Une femme qui porte sur la tête la preuve de sa soumission à la charia ne peut pas être engagée pour la démocratie


Même s’ils n’étaient pas parfaits, l’apparition des régimes démocratiques dans le monde musulman, lors de la première moitié du XXe siècle, a été une étape historique dans cette partie du monde. L’arrivée de Khomeini au pouvoir en Iran en 1979 et l’instauration d’un régime théocratique islamique a marqué réellement le début de la fin de cette étape qui a fait rêver beaucoup de populations dans le monde musulman. Le recul de la démocratie a été accompagné partout d’un retour au port du voile, l’arme de guerre des islamistes. Khomeini l’a imposé aux Iraniennes dès son arrivée au pouvoir dans sa version la plus intégriste et le phénomène s’est très vite répandu, et plus rapidement que prévu, dans tout le monde musulman.
La charia ne reconnaît pas la démocratie
Dans une publication sur twitter Florence Bergeaud-Blackler présente Dalia Ziada comme une intellectuelle engagée pour la démocratie au Moyen-Orient, car elle met en garde l’Europe contre les Frères musulmans. Le problème est que cette femme porte le voile, c’est-à-dire elle porte “sur la tête le signe de sa soumission à la charia ” ( Razika Adnani, Ces femmes qui menacent les acquis des femmes https://www.razika-adnani.com/ces-femmes-qui-menacent-les-acquis-des-femmes/, Marianne 2020), ne peut pas être engagée pour la démocratie. La démocratie est fondée sur l’égalité et la liberté comme principes, ce que la charia, le Droit musulman mis en place entre environ le VIIe siècle et le X siècle, ne reconnaît pas.
C’est cette même charia, à laquelle les démocrates musulmans n’ont pas voulu totalement renoncer au XXe siècle et précisément dans le domaine de la famille pour empêcher les femmes d’être juridiquement égales aux hommes, qui a été la cause principale qui a permis aux islamistes de gagner leur bataille contre les démocrates dans les pays musulmans. C’est ce que j’explique dans mon étude publiée par Fondapol : Maghreb, l’impact de l’islam sur l’évolution sociale et politique. À moins qu’il ne s’agisse de “shura” que les islamistes (ceux pour qui l’islam est une religion et en même temps une politique) présentent comme une démocratie spécifique pour les musulmans.

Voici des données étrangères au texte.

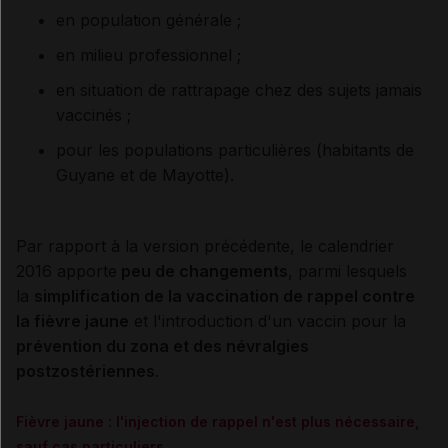
en population générale ;
en milieu professionnel ;
en situation de rattrapage chez des sujets jamais
vaccinés ;
pour les populations particulières (habitants de
Guyane et de Mayotte).
Par rapport à la version précédente, le calendrier
2016 apporte
peu de changements
, parmi lesquels
la
simplification de la vaccination de rappel contre
la fièvre jaune
et l'introduction d'un vaccin pour la
prévention du zona et des névralgies
postzostériennes
.
Fièvre jaune : l'injection de rappel n'est plus nécessaire,
sauf cas particuliers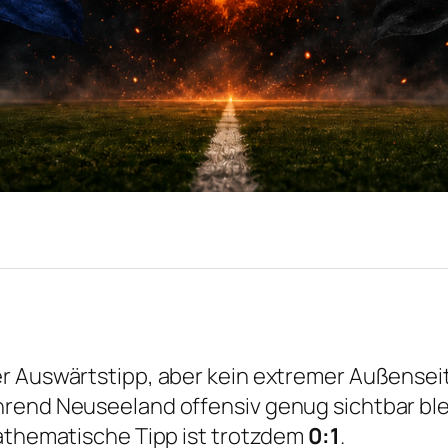
r Auswärtstipp, aber kein extremer Außensei
rend Neuseeland offensiv genug sichtbar blei
mathematische Tipp ist trotzdem
0:1
.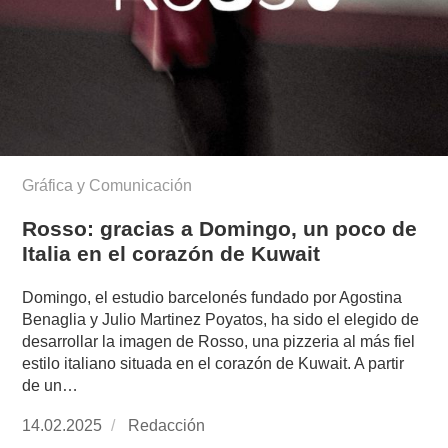
Gráfica y Comunicación
Rosso: gracias a Domingo, un poco de
Italia en el corazón de Kuwait
Domingo, el estudio barcelonés fundado por Agostina
Benaglia y Julio Martinez Poyatos, ha sido el elegido de
desarrollar la imagen de Rosso, una pizzeria al más fiel
estilo italiano situada en el corazón de Kuwait. A partir
de un…
Publicado
14.02.2025
https://www.experimenta.es/author/redaccion/
Redacción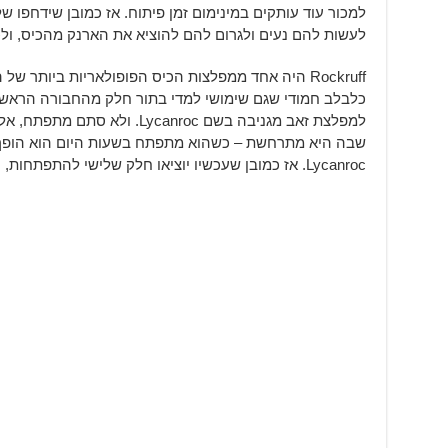
למכור עוד עותקים במינימום זמן פיתוח. אז כמובן שידחפו ש
לעשות להם נעים ולגרום להם להוציא את הארנק מהכיס, ולכאן נכנס 
Rockruff היה אחד ממפלצות הכיס הפופולאריות ביותר
כלבלב חמודי שגם שימושי למדי בתור חלק מהחבורה הראש
למפלצת זאב מגניבה בשם ycanroc
Lycanroc. אז כמובן שעכשיו יוציאו חלק שלישי להתפתחות, וימסחרו אותו כמה שיותר.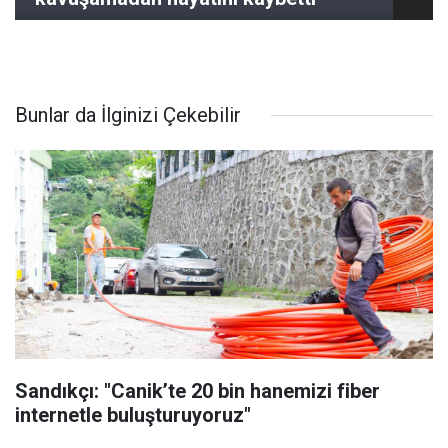
Bunlar da İlginizi Çekebilir
Sandıkçı: "Canik’te 20 bin hanemizi fiber
internetle buluşturuyoruz"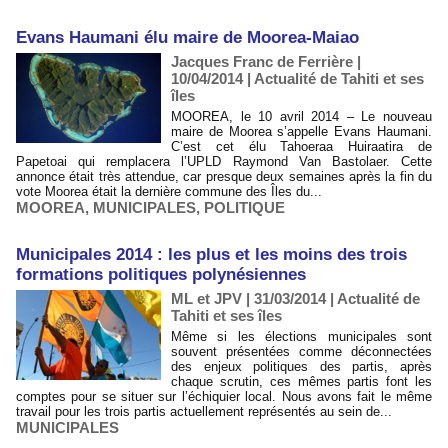
Evans Haumani élu maire de Moorea-Maiao
Jacques Franc de Ferrière |
10/04/2014
|
Actualité de Tahiti et ses
îles
MOOREA, le 10 avril 2014 – Le nouveau
maire de Moorea s’appelle Evans Haumani.
C’est cet élu Tahoeraa Huiraatira de
Papetoai qui remplacera l’UPLD Raymond Van Bastolaer. Cette
annonce était très attendue, car presque deux semaines après la fin du
vote Moorea était la dernière commune des Îles du...
MOOREA
,
MUNICIPALES
,
POLITIQUE
Municipales 2014 : les plus et les moins des trois
formations politiques polynésiennes
ML et JPV | 31/03/2014
|
Actualité de
Tahiti et ses îles
Même si les élections municipales sont
souvent présentées comme déconnectées
des enjeux politiques des partis, après
chaque scrutin, ces mêmes partis font les
comptes pour se situer sur l’échiquier local. Nous avons fait le même
travail pour les trois partis actuellement représentés au sein de...
MUNICIPALES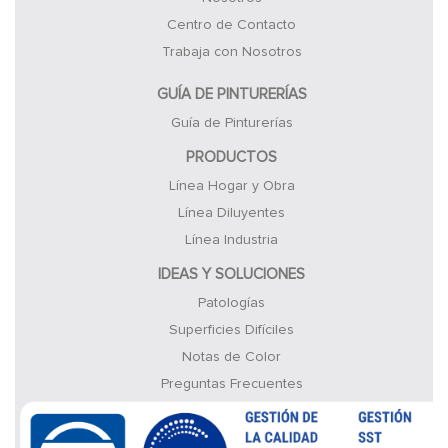
Centro de Contacto
Trabaja con Nosotros
GUÍA DE PINTURERÍAS
Guía de Pinturerías
PRODUCTOS
Línea Hogar y Obra
Línea Diluyentes
Línea Industria
IDEAS Y SOLUCIONES
Patologías
Superficies Difíciles
Notas de Color
Preguntas Frecuentes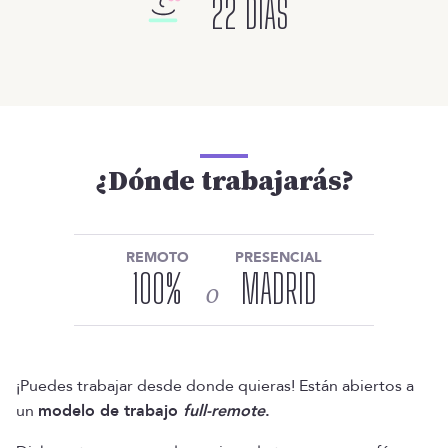
22 DÍAS
¿Dónde trabajarás?
REMOTO
PRESENCIAL
100
%
MADRID
o
¡Puedes trabajar desde donde quieras! Están abiertos a
un
modelo de trabajo
full-remote
.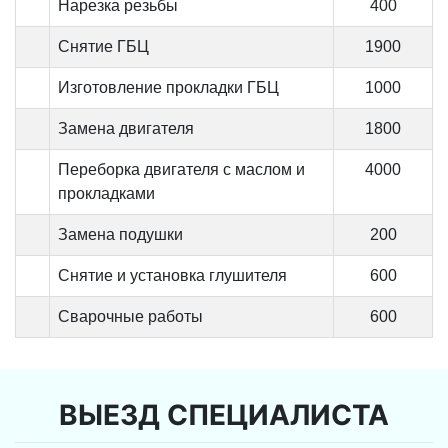
Нарезка резьбы
400
Снятие ГБЦ
1900
Изготовление прокладки ГБЦ
1000
Замена двигателя
1800
Переборка двигателя с маслом и
4000
прокладками
Замена подушки
200
Снятие и установка глушителя
600
Сварочные работы
600
ВЫЕЗД СПЕЦИАЛИСТА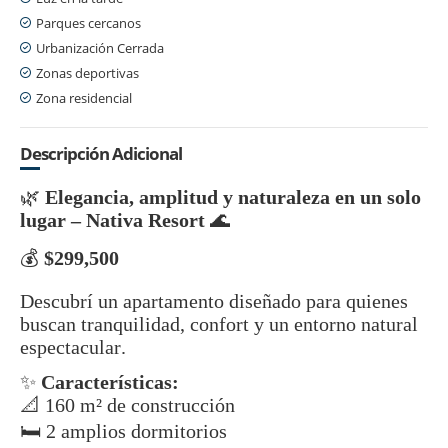
Parques cercanos
Urbanización Cerrada
Zonas deportivas
Zona residencial
Descripción Adicional
🌿
Elegancia, amplitud y naturaleza en un solo
lugar – Nativa Resort
🌊
💰
$299,500
Descubrí un apartamento diseñado para quienes
buscan tranquilidad, confort y un entorno natural
espectacular.
✨
Características:
📐 160 m² de construcción
🛏️ 2 amplios dormitorios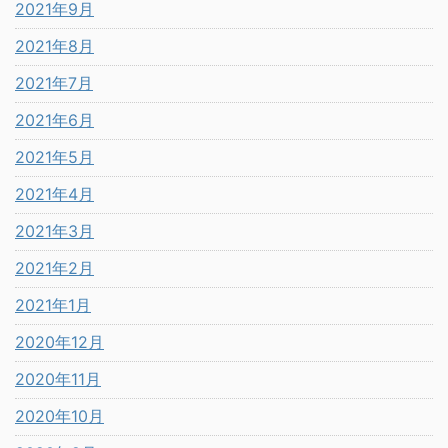
2021年9月
2021年8月
2021年7月
2021年6月
2021年5月
2021年4月
2021年3月
2021年2月
2021年1月
2020年12月
2020年11月
2020年10月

Une femme qui porte le voile ne peut pas être démocrate. Le voile est une pratique qui instaure l’inégalité entre les femmes et les hommes alors que la démocratie instaure l’égalité. Il suffit de se rappeler que le voile est imposé aux femmes et non aux hommes. Il leur est imposé par les hommes comme signe de leur infériorité. Le voile infériorise la femme et déshumanise l’homme, alors que la démocratie valorise l’humain en lui reconnaissant sa capacité à être maître de son destin.
Être contre les Frères musulmans n’est pas une preuve qu’on est contre l’islamisme ou l’islam politique
Une femme vivant en Europe qui porte le voile, l’arme de guerre des islamistes, ne peut pas mettre en garde les Européens contre l’islamisme activiste, de même le fait qu’une femme soit contre les Frères musulmans n’est pas une preuve qu’elle soit contre l’islamisme ou l’islam politique. Autrement dit, ce n’est pas une preuve qu’elle lutte pour un islam qui soit une religion seulement et non une religion et en même temps une politique.
Les Frères musulmans représentent une partie de l’islamisme, ou de l’islam politique. C’est en effet une grande erreur de croire qu’il suffit qu’une personne soit contre un groupe islamiste (qui pratique un islam politique) pour affirmer qu’elle n’est pas elle-même islamiste ou qu’elle sépare l’islam de la politique. La réalité, politique et historique, montre que deux groupes peuvent s’opposer et même se faire la guerre alors qu’ils utilisent tous les deux l’islam comme moyen pour prendre ou exercer le pouvoir, comme c’est le cas des chiites et des sunnites. Je l’ai souligné dans mon ouvrage « Le blocage de la raison dans la pensée musulmane », publié en 2011 dans ma critique de l’écrivain jordanien Chaker al-Nabourci qui prétendait que le premier calife omeyyade était laïc, car il s’était opposé à Ali, dernier calife « bien guidé », qui était un religieux.
Présenter une femme qui porte le voile comme une démocrate qui lutte contre l’islamisme est la meilleure manière de faire la promotion du port du voile. On ne peut pas être contre le port du voile, le dénoncer quand il s’agit des autres et en faire la promotion quand cela nous arrange. Les islamistes se nourrissent de ce genre d’ambiguïtés et d’erreurs.